Learning to soar using atmospheric thermals
Soaring birds often rely on ascending thermal plumes (thermals) in the atmosphere as they search for prey or migrate across large distances. How soaring birds find and navigate thermals is unknown. This is a scenario where experiments are difficult to control and the strategies used by birds are difficult to infer. In this work, I used modern methods from artificial intelligence as tools to generate hypotheses for the strategies and mechanosensory cues that birds may use in order to soar effectively.
In Chapter 1, I describe how a technique from artificial intelligence, namely, reinforcement learning, is used to train virtual gliders with bird-like aerodynamic properties to navigate simulated convective turbulent flows. By experimenting with the learning environment, we find that gliders need to sense and respond to two cues in order to soaring effectively: the vertical wind acceleration and the velocity differences across the wings.

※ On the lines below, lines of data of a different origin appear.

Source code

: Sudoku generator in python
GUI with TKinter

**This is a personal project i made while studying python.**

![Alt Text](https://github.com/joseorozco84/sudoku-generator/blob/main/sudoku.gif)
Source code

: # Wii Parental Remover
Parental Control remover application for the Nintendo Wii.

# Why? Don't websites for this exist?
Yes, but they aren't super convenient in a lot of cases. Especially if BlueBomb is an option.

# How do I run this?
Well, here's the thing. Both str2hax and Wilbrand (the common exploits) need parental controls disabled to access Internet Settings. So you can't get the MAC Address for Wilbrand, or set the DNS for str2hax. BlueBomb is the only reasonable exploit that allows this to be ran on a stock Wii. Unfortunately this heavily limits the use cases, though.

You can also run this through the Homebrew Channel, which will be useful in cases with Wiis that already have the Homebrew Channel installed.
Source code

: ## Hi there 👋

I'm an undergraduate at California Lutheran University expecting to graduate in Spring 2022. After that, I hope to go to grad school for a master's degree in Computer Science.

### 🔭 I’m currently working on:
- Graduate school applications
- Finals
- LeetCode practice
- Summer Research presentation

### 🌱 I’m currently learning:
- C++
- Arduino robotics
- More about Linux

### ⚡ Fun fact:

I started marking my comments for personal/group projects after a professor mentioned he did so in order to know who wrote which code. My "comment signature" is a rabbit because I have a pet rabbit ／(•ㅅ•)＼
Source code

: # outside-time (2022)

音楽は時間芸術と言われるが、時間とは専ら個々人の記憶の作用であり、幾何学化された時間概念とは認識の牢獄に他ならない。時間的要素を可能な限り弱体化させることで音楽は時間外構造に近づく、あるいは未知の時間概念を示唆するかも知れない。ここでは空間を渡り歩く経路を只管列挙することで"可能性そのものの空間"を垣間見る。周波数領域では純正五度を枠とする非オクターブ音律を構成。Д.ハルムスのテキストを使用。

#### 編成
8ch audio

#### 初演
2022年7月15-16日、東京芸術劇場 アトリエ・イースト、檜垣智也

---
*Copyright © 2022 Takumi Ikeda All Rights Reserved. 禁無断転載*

The learning process also yields a strategy for soaring within thermals that relies on these two cues.
In Chapter 2, I describe the details of how lessons from the simulations were used to teach gliders to navigate atmospheric thermals in the field. Gliders of two-meter wingspan were equipped with a flight controller that precisely controlled the bank angle and pitch, modulating these at intervals with the aim of gaining as much lift as possible. A navigational strategy was determined solely from the gliders pooled experiences collected over several days in the field. The strategy relies on methods to accurately estimate the local vertical wind accelerations and the roll-wise torques on the glider, which serve as navigational cues. I show that vertical wind accelerations and roll-wise torques are effective mechanosensory cues for soaring and provide a navigational strategy applicable to autonomous soaring vehicles.